Warming increases isoprene emissions from an arctic fen.

Emissions of biogenic volatile organic compounds (BVOCs) from dry ecosystems at high latitudes respond strongly to small increases in temperature, and warm canopy surface temperatures drive emissions to higher levels than expected. However, it is not known whether emissions from wetlands, cooled by through-flowing water and higher evapotranspiration show similar response to warming as in drier ecosystems. Climate change will cause parts of the Arctic to experience increased snow fall, which delays the start of the growing season, insulates soil from low temperatures in winter, and increases soil moisture and possibly nutrient availability.
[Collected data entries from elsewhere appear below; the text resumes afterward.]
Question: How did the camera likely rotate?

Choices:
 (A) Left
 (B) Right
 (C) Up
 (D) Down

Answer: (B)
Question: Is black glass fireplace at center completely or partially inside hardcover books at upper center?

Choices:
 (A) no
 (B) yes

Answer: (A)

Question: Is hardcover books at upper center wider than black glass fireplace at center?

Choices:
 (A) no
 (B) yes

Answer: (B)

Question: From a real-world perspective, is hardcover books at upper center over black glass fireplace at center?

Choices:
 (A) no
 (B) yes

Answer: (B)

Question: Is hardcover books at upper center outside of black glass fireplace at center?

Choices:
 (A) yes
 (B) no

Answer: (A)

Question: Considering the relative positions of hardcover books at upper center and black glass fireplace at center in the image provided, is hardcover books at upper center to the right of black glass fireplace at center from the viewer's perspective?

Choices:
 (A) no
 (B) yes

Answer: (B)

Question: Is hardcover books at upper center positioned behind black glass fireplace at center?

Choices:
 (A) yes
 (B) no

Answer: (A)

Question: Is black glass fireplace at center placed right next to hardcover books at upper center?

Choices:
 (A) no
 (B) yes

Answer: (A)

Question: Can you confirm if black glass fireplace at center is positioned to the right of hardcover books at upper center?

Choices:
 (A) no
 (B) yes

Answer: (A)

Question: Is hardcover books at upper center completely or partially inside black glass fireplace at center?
Currently the effects of increasing snow depth on BVOC emissions are unknown. BVOC emissions were measured in situ across the growing season in a climate experiment, which used open top chambers to increase temperature and snow fences to increase winter snow depth. The treatments were arranged in a full factorial design. Measurements took place during two growing seasons in a fen ecosystem in west Greenland. BVOC samples collected by an enclosure technique in adsorbent cartridges were analysed using gas chromatography-mass spectrometry. Gross ecosystem production (GEP) was measured with a closed chamber technique, to reveal any immediate effect of treatments on photosynthesis, which could further influence BVOC emissions. Isoprene made up 84-92% of the emitted BVOCs. Isoprene emission increased 240 and 340% due to an increase in temperature of 1.3 and 1.6°C in 2014 and 2015, respectively. Isoprene emissions were 25 times higher in 2015 than in 2014 most likely due to a 2.4°C higher canopy air temperature during sampling in 2015. Snow addition had no significant effect on isoprene emissions even though GEP was increased by 24%. Arctic BVOC emissions respond strongly to rising temperatures in wet ecosystems, suggesting a large increase in arctic emissions in a future warmer climate.